- **PROBLEM**: Revise every row below by substituting "camera" for each occurrence of "pose", keeping all other text unchanged. Omit the pictures from your answer.

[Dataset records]
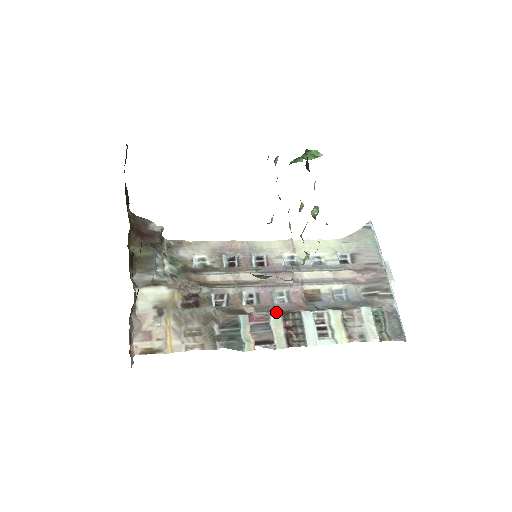
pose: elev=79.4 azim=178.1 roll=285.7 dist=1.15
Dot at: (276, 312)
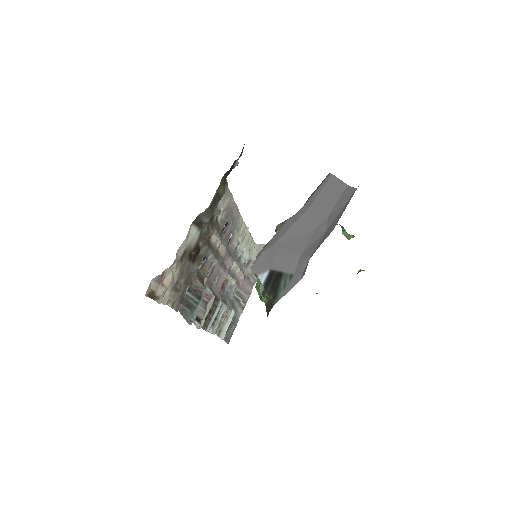
Dot at: occluded
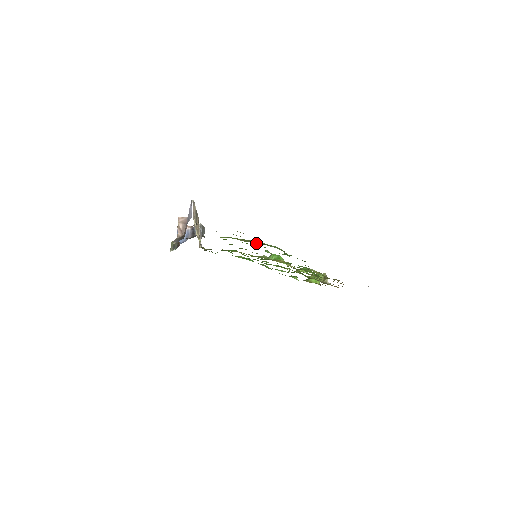
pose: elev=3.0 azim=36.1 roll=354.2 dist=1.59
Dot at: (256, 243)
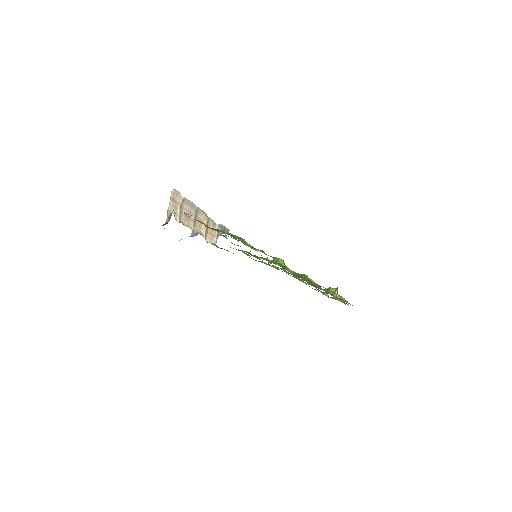
Dot at: (213, 229)
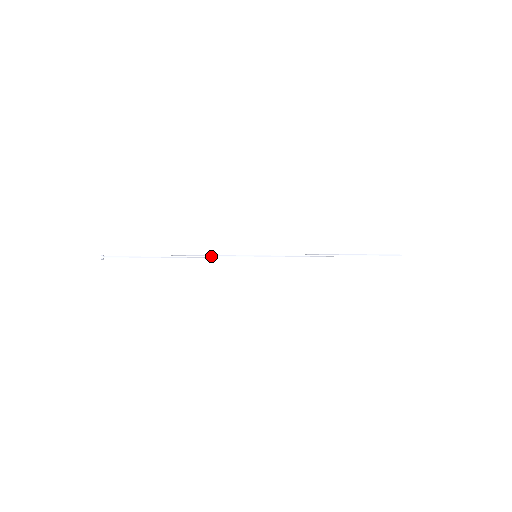
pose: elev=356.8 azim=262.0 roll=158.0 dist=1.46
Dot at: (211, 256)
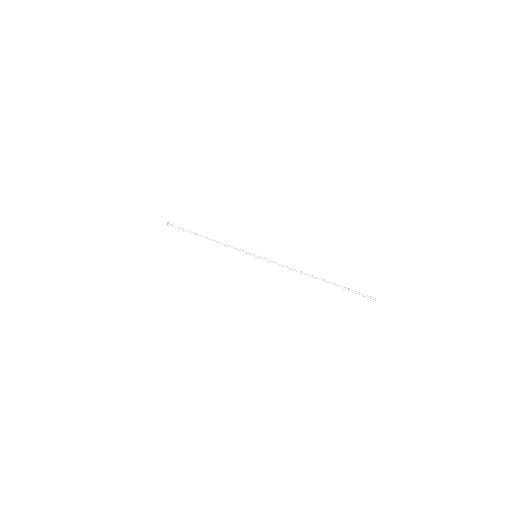
Dot at: (227, 245)
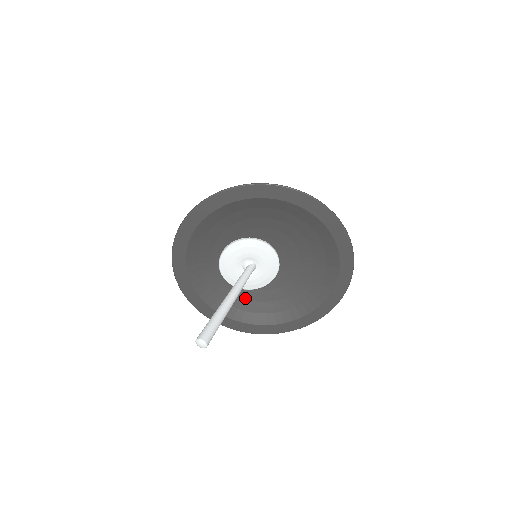
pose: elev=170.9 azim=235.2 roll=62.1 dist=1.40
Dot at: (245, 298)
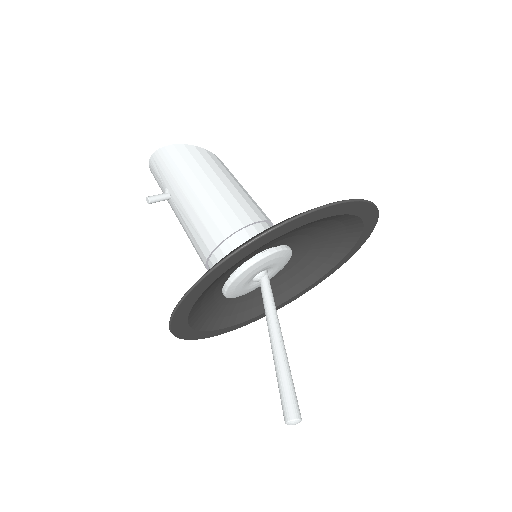
Dot at: (225, 304)
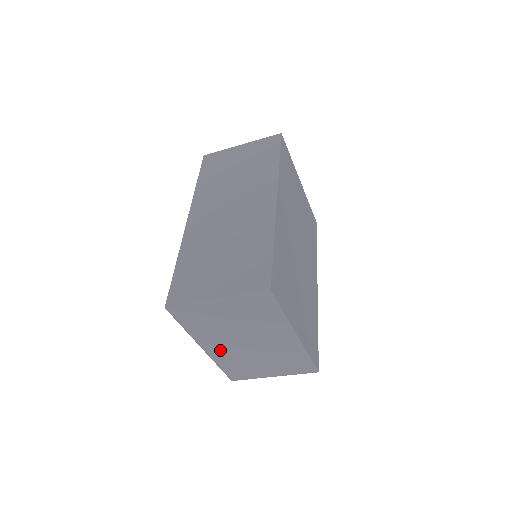
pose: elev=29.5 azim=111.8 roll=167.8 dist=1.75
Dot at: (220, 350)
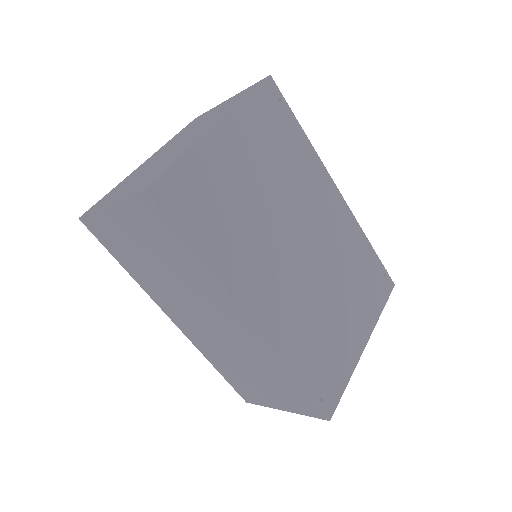
Dot at: occluded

- **IN RESPONSE**:
camera: elev=79.4 azim=178.1 roll=285.7 dist=1.15
Dot at: (276, 312)
Dot at: occluded
camera: elev=3.0 azim=36.1 roll=354.2 dist=1.59
Dot at: (256, 243)
Dot at: (213, 229)
camera: elev=356.8 azim=262.0 roll=158.0 dist=1.46
Dot at: (211, 256)
Dot at: (227, 245)
camera: elev=170.9 azim=235.2 roll=62.1 dist=1.40
Dot at: (245, 298)
Dot at: (225, 304)
camera: elev=29.5 azim=111.8 roll=167.8 dist=1.75
Dot at: (220, 350)
Dot at: occluded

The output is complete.